Let $v_1,\ldots,v_N$ be linear independent unit vectors in $\mathbb{R}^N$ and denote their scaled sum by $s_N = \frac{1}{N}\sum_{k=1}^N v_k.$ I would like to find a small subset of size $n$ among those vectors such that their scaled sum approximates $s_N$ well. In other words find
$$ J = \underset{J\in\mathscr{J}}{\operatorname{argmin}} \bigg\lVert s_N - \frac{1}{n}\sum_{k=1}^n v_{J_k}\bigg\rVert$$
where $J$ runs over the set $\mathscr{J}$ of all subsets of $\{1,\ldots,N\}$ with size $n$ and $\lVert \cdot \rVert$ is the euclidean norm.

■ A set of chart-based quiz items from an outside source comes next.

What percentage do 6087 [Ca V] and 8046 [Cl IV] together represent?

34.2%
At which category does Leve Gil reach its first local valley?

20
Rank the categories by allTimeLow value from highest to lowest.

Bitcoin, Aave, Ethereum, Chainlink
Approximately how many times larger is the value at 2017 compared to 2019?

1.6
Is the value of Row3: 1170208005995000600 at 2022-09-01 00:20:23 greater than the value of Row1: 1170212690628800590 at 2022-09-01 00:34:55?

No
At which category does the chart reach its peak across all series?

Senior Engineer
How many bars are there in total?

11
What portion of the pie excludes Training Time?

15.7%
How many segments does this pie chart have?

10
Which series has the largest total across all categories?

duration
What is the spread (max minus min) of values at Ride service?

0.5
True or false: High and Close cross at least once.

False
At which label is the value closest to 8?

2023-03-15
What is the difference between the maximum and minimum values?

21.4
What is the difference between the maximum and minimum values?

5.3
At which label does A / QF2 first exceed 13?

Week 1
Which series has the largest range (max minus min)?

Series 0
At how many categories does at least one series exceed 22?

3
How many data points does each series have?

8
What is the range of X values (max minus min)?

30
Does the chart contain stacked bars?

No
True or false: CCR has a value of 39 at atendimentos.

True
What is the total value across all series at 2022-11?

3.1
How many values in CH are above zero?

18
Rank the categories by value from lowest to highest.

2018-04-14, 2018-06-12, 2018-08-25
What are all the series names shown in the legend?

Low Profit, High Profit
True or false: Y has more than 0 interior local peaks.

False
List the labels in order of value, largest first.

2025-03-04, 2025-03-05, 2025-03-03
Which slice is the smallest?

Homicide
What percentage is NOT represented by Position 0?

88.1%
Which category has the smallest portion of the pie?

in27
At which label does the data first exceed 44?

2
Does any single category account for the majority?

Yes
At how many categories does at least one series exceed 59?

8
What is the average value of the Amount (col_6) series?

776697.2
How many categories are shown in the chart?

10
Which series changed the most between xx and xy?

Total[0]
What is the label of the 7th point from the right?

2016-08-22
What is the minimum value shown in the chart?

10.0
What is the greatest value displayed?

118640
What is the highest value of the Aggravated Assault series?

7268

The set of vectors can be considered an iid sample drawn uniformly from the sphere. And, of course, in my case $N$ and $n$ are too large ($N$ will be of the order of 10'000 or 100'000 and $n$ maybe one or two magnitudes smaller) to just try all subsets. So I am looking for something more clever.
My approach so far
I tried
- Repeated random subsampling, i.e. drawing many, many subsets of size $n$ in an iid fashion, calculating the approximation for each instance and retaining the best.
- Greedy approach, starting with a single vector, and then increasing the set in steps every time by a single vector. The vector is that single vector which gives the best approximation for the enlarged set.
Questions
- Is this a known problem with a proper name?
- Is it hard (as in NP-hard for example) or are clever solutions known?
- Are there better heuristic approaches?
- Are there theoretic results/performance guarantees for the two heuristics I used?
Note: I edited the question to include scaling. Some of the answers/comments refer to the older version where vectors were not scaled.
As suggested by @BenGrossmann, you can use integer linear programming to minimize the 1-norm. Explicitly, let binary decision variable $x_j$ indicate whether $j \in J$. The problem is to minimize $\sum_{i=1}^N (z_i^+ + z_i^-)$ subject to linear constraints \begin{align} (s_N)_i - \frac{1}{n}\sum_{j=1}^N (v_j)_i x_j &= z_i^+ - z_i^- &&\text{for $i \in \{1,\dots,N\}$} \\ \sum_{j=1}^n x_j &= n \\ z_i^+ &\ge 0 &&\text{for $i \in \{1,\dots,N\}$}\\ z_i^- &\ge 0 &&\text{for $i \in \{1,\dots,N\}$} \end{align}
This might provide a good approximation for your 2-norm objective or a good starting solution for an improvement heuristic.
For the 2-norm, the problem is to minimize $\sum_{i=1}^N \left((s_N)_i - \frac{1}{n}\sum_{j=1}^N (v_j)_i x_j\right)^2$ subject to linear constraint $$ \sum_{j=1}^n x_j = n \tag1 $$
Because $x_i$ is binary, we have $x_i^2 = x_i$. For $i < j$, you can linearize each product $x_i x_j$ as described here.
You can also strengthen the formulation by multiplying both sides of the cardinality constraint $(1)$ by $x_i$, yielding: $$\sum_{j=1}^{i-1} x_j x_i + x_i^2 + \sum_{j=i+1}^n x_i x_j = n x_i$$ And then linearize this quadratic constraint by using the products from the objective linearization: $$\sum_{j=1}^{i-1} y_{j,i} + \sum_{j=i+1}^n y_{i,j} = (n - 1) x_i$$
Given a feasible solution, a simple improvement heuristic for either norm is to replace one vector in $J$ with one vector not in $J$ if it improves the objective value.